About this task
Please return the listing below word for word, minus its pictures.

Data extracts
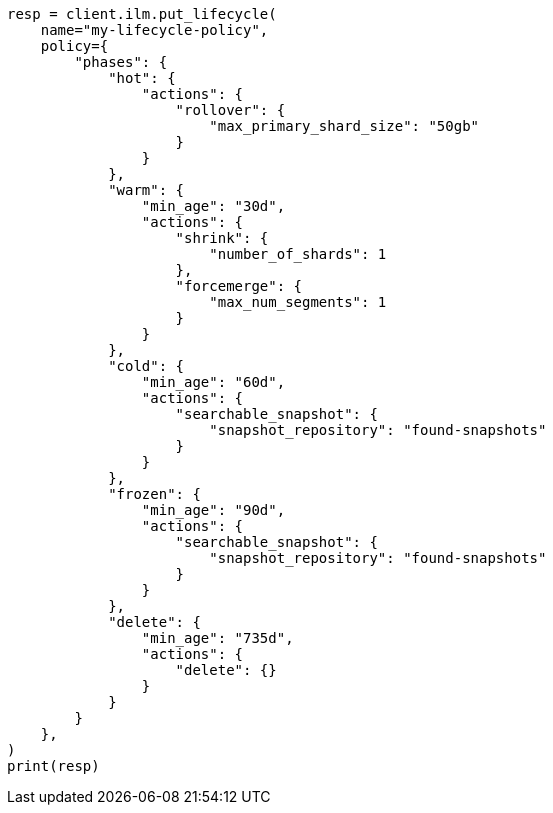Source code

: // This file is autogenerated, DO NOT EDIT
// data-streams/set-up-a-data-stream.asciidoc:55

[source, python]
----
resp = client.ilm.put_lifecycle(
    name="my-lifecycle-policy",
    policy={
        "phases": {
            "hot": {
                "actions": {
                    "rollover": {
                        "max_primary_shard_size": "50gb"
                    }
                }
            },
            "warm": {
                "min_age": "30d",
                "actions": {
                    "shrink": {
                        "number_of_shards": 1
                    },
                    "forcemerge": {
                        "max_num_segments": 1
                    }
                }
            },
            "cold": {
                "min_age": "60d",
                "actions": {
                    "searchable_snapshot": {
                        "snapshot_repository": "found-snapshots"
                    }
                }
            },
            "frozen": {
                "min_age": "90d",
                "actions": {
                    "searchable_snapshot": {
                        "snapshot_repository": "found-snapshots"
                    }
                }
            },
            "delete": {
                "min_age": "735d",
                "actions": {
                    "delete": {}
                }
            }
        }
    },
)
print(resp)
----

Result for this exercise
Source code

: // This file is autogenerated, DO NOT EDIT
// data-streams/set-up-a-data-stream.asciidoc:55

[source, python]
----
resp = client.ilm.put_lifecycle(
    name="my-lifecycle-policy",
    policy={
        "phases": {
            "hot": {
                "actions": {
                    "rollover": {
                        "max_primary_shard_size": "50gb"
                    }
                }
            },
            "warm": {
                "min_age": "30d",
                "actions": {
                    "shrink": {
                        "number_of_shards": 1
                    },
                    "forcemerge": {
                        "max_num_segments": 1
                    }
                }
            },
            "cold": {
                "min_age": "60d",
                "actions": {
                    "searchable_snapshot": {
                        "snapshot_repository": "found-snapshots"
                    }
                }
            },
            "frozen": {
                "min_age": "90d",
                "actions": {
                    "searchable_snapshot": {
                        "snapshot_repository": "found-snapshots"
                    }
                }
            },
            "delete": {
                "min_age": "735d",
                "actions": {
                    "delete": {}
                }
            }
        }
    },
)
print(resp)
----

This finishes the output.